Some Additional Details Regarding Intermittent Fasting

It is generally suggested to intake a lot of water during the day. If on an intermittent fasting regime that caution should be even higher. Our body is starved and needs water to be hydrated properly. Often times people drink tea or coffee in order to break the monotony. Coffee can actually help with feeling hungry since that feeling generally passes when consuming coffee. Although, not in high quantity since caffeine raises cortisol levels (stress hormone).

It is worth mentioning that the “hunger hormone” called ghrelin can make problems for people in the beginning. The body simply has the habit of acquiring food upon its demand. It is not an easy process of acquiring the habit opposite to that one already existing. Even though it will be hard to abstain from eating when the body asks for it this shouldn’t be a problem for a long period.

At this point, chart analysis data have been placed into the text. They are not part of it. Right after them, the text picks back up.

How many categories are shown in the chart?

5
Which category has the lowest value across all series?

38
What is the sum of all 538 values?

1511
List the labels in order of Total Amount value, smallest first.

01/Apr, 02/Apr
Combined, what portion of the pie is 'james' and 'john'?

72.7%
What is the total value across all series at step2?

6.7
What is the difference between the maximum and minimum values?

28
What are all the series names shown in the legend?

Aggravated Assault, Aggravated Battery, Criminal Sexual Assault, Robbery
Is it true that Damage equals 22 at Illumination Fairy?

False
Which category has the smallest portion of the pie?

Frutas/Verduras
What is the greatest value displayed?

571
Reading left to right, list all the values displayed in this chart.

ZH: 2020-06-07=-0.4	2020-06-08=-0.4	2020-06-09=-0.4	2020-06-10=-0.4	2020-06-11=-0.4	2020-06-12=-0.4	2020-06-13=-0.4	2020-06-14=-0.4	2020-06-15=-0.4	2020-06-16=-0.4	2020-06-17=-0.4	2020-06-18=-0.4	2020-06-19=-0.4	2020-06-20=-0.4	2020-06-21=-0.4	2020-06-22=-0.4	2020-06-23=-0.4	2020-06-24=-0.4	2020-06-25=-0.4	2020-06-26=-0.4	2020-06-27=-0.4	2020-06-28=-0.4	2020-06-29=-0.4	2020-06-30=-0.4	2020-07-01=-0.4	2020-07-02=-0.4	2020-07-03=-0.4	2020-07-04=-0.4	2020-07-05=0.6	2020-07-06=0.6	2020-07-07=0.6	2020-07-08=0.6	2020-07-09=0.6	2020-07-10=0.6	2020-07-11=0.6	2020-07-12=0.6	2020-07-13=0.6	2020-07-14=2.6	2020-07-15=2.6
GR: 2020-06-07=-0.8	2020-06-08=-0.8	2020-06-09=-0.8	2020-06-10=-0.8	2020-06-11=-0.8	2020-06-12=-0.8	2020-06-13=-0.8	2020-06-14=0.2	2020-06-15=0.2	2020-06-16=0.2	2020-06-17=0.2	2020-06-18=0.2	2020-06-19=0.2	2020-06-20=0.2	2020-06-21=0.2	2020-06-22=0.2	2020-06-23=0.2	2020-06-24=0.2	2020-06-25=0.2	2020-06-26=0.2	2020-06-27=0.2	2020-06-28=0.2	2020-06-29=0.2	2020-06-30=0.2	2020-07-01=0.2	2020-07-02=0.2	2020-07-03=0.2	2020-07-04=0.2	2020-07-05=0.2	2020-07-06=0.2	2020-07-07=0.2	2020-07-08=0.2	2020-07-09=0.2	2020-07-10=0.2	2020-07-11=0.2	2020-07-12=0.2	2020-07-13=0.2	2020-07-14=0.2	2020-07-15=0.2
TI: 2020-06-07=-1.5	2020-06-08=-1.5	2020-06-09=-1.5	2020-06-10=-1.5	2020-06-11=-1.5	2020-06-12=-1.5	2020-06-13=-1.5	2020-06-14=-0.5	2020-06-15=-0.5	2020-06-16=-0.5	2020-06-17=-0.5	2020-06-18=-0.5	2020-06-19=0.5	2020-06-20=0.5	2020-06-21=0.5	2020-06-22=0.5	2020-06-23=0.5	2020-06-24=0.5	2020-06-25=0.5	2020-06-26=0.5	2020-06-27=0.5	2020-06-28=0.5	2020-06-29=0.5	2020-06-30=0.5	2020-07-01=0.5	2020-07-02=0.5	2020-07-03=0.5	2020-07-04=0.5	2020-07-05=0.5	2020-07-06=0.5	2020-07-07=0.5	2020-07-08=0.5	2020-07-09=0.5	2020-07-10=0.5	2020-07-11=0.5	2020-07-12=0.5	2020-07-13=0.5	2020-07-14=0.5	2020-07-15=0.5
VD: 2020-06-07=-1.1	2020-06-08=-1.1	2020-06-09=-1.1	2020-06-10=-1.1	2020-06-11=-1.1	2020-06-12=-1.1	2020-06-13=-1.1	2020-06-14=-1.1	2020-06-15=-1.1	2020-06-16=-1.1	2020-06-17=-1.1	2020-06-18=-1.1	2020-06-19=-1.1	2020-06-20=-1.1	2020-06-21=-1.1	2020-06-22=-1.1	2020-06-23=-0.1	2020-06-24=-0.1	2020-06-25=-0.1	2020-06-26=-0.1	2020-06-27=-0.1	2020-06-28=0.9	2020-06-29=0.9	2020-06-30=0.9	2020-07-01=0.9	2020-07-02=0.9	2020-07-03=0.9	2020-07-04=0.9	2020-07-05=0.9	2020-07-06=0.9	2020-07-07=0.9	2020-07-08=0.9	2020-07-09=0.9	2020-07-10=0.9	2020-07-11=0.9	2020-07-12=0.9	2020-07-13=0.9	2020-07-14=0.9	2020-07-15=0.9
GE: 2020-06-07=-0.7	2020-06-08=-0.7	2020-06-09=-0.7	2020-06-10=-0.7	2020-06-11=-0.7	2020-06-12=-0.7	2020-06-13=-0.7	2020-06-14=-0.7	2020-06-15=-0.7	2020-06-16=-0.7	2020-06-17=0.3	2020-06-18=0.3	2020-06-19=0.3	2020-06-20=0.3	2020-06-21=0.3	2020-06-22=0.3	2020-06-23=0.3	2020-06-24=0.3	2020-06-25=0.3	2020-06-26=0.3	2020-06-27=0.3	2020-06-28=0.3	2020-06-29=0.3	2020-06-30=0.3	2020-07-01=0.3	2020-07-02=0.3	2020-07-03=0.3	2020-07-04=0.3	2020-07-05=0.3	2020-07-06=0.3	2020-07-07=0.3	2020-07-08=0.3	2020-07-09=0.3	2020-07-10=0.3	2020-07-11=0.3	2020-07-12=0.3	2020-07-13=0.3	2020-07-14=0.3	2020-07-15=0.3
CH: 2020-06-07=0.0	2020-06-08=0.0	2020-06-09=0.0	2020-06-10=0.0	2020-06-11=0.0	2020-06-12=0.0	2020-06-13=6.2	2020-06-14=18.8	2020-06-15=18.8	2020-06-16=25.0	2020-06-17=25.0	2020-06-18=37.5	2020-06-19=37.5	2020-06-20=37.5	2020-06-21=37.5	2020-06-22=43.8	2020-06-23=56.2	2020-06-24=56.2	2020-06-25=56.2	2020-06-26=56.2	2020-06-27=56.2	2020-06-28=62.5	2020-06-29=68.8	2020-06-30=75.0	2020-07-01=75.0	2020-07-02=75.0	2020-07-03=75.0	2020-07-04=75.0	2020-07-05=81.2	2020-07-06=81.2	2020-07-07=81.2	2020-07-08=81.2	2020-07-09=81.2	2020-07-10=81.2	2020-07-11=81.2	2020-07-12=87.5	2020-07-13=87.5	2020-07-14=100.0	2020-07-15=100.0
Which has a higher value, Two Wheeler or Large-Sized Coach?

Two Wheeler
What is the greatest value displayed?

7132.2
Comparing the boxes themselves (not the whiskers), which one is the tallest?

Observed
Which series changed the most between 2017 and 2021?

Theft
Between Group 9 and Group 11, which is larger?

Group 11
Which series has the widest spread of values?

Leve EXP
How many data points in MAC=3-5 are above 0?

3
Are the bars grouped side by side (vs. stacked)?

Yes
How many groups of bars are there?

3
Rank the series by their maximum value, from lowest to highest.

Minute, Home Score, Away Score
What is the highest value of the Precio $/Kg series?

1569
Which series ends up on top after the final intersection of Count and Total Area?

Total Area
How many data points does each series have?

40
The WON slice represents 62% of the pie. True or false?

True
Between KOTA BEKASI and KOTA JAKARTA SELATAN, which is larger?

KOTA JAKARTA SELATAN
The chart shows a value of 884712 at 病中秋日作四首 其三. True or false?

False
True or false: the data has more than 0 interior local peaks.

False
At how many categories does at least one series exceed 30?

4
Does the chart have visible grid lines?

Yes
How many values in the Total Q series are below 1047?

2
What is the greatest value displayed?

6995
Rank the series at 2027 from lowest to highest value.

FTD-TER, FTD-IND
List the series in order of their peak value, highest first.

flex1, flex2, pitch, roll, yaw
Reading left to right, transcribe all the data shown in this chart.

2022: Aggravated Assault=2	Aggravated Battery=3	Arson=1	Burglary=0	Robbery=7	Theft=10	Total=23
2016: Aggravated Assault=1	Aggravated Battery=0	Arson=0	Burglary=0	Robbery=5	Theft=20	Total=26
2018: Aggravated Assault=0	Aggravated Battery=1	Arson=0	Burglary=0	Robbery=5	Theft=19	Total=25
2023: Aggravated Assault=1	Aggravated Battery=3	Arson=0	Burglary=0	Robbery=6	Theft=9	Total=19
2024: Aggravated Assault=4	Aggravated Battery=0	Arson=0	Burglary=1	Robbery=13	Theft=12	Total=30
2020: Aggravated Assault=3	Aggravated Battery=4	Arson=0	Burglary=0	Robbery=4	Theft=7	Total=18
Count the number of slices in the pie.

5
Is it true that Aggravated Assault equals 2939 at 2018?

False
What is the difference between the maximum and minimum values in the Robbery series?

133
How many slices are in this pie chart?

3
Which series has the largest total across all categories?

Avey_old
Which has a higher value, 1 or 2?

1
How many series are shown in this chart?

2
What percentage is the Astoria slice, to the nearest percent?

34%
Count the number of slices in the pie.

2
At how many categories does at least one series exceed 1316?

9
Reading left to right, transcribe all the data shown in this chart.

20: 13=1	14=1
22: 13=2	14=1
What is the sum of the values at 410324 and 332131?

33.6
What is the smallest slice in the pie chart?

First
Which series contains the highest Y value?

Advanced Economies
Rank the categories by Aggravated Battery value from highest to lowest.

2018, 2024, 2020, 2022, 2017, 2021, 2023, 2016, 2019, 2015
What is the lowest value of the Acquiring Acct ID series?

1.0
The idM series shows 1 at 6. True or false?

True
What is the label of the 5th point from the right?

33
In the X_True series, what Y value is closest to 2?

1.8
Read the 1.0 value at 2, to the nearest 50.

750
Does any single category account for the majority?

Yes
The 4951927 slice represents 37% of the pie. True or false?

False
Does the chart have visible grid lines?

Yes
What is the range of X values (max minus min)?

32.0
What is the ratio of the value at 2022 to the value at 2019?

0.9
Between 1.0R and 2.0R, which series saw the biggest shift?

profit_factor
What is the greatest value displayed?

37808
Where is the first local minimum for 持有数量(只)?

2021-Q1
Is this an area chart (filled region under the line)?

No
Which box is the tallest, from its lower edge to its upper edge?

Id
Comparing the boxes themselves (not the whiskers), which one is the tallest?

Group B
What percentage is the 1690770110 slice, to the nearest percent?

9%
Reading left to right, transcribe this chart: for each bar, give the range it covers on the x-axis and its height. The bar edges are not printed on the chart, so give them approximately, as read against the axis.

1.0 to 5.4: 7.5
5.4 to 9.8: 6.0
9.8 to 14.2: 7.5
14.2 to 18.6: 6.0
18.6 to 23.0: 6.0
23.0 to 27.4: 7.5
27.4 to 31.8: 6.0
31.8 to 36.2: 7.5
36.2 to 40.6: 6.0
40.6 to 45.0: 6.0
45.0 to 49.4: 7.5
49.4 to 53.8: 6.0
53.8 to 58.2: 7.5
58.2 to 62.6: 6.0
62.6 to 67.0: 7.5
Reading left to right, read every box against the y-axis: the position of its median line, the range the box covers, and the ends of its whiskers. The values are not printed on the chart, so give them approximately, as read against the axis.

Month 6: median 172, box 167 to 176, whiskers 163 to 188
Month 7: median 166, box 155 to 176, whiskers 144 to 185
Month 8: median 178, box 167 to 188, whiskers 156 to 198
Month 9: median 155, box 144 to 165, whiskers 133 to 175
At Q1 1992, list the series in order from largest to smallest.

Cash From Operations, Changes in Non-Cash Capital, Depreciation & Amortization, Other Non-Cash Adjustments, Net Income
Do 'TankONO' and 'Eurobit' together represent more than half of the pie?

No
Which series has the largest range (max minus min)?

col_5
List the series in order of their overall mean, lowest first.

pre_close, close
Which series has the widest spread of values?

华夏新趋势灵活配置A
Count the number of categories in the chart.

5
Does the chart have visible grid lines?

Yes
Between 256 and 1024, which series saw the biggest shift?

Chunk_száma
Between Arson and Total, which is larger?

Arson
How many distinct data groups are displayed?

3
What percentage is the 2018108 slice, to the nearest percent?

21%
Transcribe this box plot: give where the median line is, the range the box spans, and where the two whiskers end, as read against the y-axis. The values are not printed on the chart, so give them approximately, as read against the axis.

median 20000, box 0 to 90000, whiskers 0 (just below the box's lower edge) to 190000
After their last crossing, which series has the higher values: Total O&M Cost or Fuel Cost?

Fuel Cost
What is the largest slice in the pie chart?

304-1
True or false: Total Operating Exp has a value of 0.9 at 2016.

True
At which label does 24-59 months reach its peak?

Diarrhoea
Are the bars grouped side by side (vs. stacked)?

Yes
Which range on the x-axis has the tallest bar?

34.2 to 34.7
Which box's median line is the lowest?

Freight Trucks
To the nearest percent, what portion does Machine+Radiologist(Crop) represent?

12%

Ghrelin usually adapts to the change in nutrition intake after a short period of time (3). It takes no longer than a few days although it can fluctuate from person to person. There is no specific rule which applies to every individual. Digesting systems and metabolism work in a different way, but there are certain tendencies that can be seen in most people, of course.

As a side note, it should be said that settling for an 8-hour window during the day does not mean you can eat anything which falls on your plate. It is recommended to stick to whole foods, without any processed or refined products in your diet.

Final thoughts

Approaching intermittent fasting with a completely objective standpoint of judgment shows that there clearly is a number of reasons for someone should try fasting. First off, the possible health benefits are large in comparison to the almost non-existing side-effects. Fasting can come in handy when we want to raise awareness of our eating habits. This can have a positive impact on our general health, not only when going to the gym and seeking certain fitness goals. It goes without saying that the beginning is most likely the hardest part of the fasting itself. Every change to our daily habits requires effort and willful decision making.

That being said, we should also look on the bright side. Intermittent fasting is one of the easiest methods to apply while giving great results if followed properly. I highly recommend it to anyone since it can do more good than harm in any possible scenario. Our final goal and purpose of nutrition change are living a healthy and happy life. I assure you, intermittent fasting does exactly that.